Most of the time, though, Jinzhen is puzzling out, first, the Purple Cipher, then the more complex Black Cipher, which little does he realise was created by his old friend Liseiwicz, now working for the NSA. It’s here the film tries its damnedest to morph into a classic long distance tête-à-tête thriller between Liseiwicz and Jinzhen, replete with assassination attempts, prison stints and game-recognise-game messages. Sadly, it never leans all the way in.
That Decoded isn’t sure what it wants to be is its biggest issue. Is it going for ripper of a political espionage thriller, or a drama about the fine line that separates brilliance from madness? In the former part it’s entirely conventional, not helped in the least when Liu is expected to play the much, much older Jinzhen without old man make-up. This is unconvincing. In the latter it’s schlocky and heavy-handed, with lots of OTT dream images – my favourite is the room-sized WOPR that tells Jinzhen he’ll never understand him, mwahahaha! – Jinzhen jots down in his notebook, which becomes a state secret. They help him decrypt the codes, you see. But that notebook becomes an albatross too. In both cases Liu lacks the gravitas, and straight-up charisma of Russell Crowe, Dev Patel or Benedict Cumberbatch, to carry off either. His disarming nerd energy worked in the Chinatown films. Here it’s anonymising.

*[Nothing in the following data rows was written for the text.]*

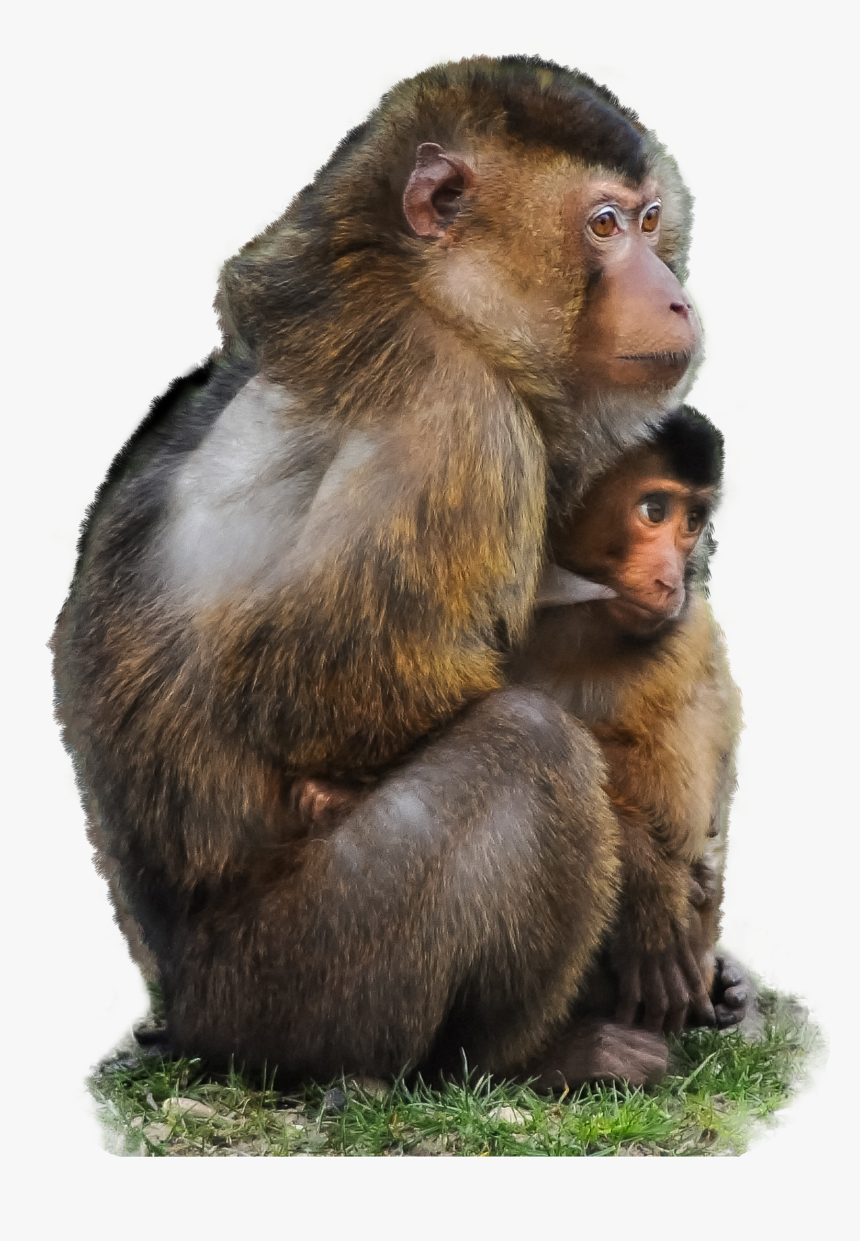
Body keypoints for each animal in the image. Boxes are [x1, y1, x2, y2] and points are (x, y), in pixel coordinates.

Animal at [53, 56, 706, 1089]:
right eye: (603, 225)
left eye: (649, 222)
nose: (676, 297)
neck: (418, 293)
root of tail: (187, 1012)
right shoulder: (458, 416)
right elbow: (320, 689)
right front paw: (646, 878)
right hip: (296, 982)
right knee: (530, 743)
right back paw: (525, 1055)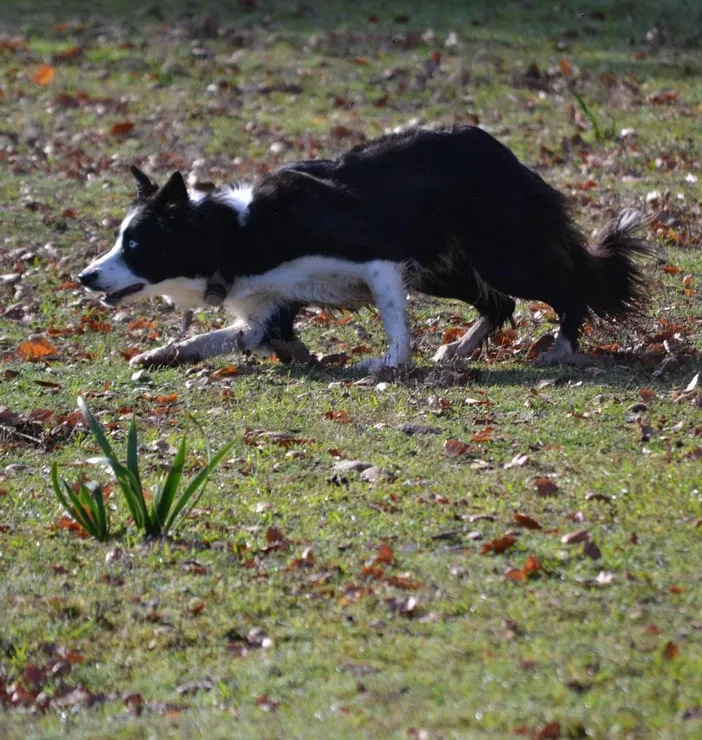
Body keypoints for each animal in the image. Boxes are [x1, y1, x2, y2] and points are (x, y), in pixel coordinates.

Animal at [78, 126, 656, 372]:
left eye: (135, 243)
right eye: (118, 239)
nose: (84, 277)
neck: (234, 234)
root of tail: (500, 151)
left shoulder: (378, 258)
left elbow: (395, 324)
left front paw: (388, 365)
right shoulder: (267, 306)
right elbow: (225, 339)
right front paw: (159, 354)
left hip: (500, 254)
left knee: (567, 288)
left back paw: (562, 345)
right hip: (443, 268)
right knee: (499, 303)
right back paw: (461, 348)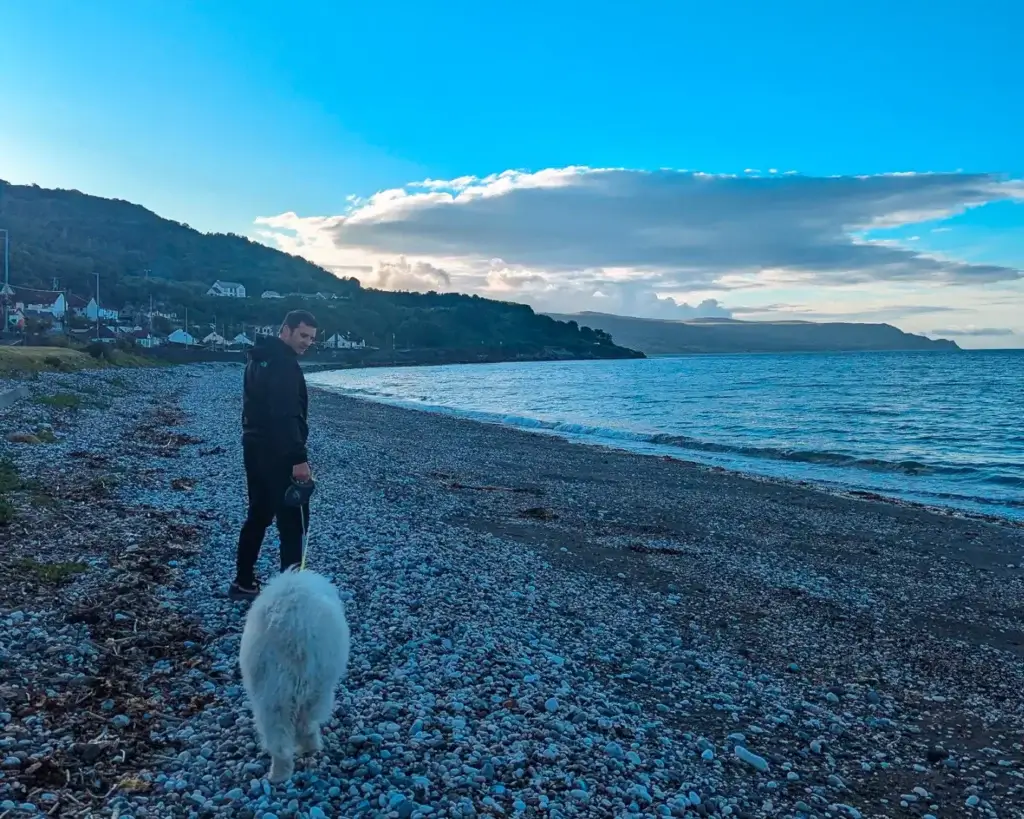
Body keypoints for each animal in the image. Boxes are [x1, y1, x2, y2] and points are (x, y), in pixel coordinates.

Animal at [239, 565, 352, 782]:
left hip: (271, 697)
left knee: (280, 739)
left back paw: (279, 774)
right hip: (317, 690)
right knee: (306, 725)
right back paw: (309, 749)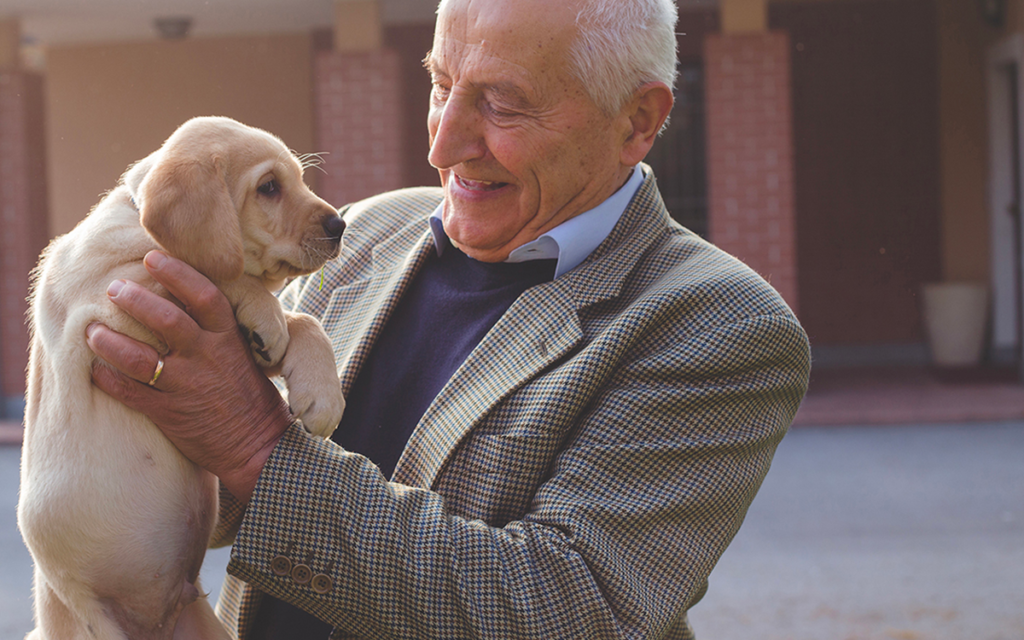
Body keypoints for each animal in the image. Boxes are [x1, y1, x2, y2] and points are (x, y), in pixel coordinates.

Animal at [18, 116, 346, 638]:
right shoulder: (108, 308)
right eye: (269, 188)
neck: (140, 226)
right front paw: (264, 310)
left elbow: (304, 322)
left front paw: (323, 394)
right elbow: (212, 273)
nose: (340, 225)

Don’t get me wrong. This is not cheap filmmaking. It’s as handsomely mounted as any period epic, if pedestrian in its storytelling and language. Chen and co-writer Christopher MacBride make an attempt to weave more geopolitical backstory into the script – the Kuomintang gets a mention, as does Chiang Kai-shek, the then-emerging tension between the US and communism in Asia and the Cultural Revolution – but by avoiding any kind of timestamp it’s hard to contextualise Jinzhen’s feverish obsession and personal struggle with concepts of nation and patriotism. Or Liseiwicz’s. Or what Zheng’s job is. Or what Cusack is up to other than cashing a (probably) fat cheque and getting a free vacation in Shanghai. His manic performance (fabulous wig work on that prison beard) may be the biggest mystery of all.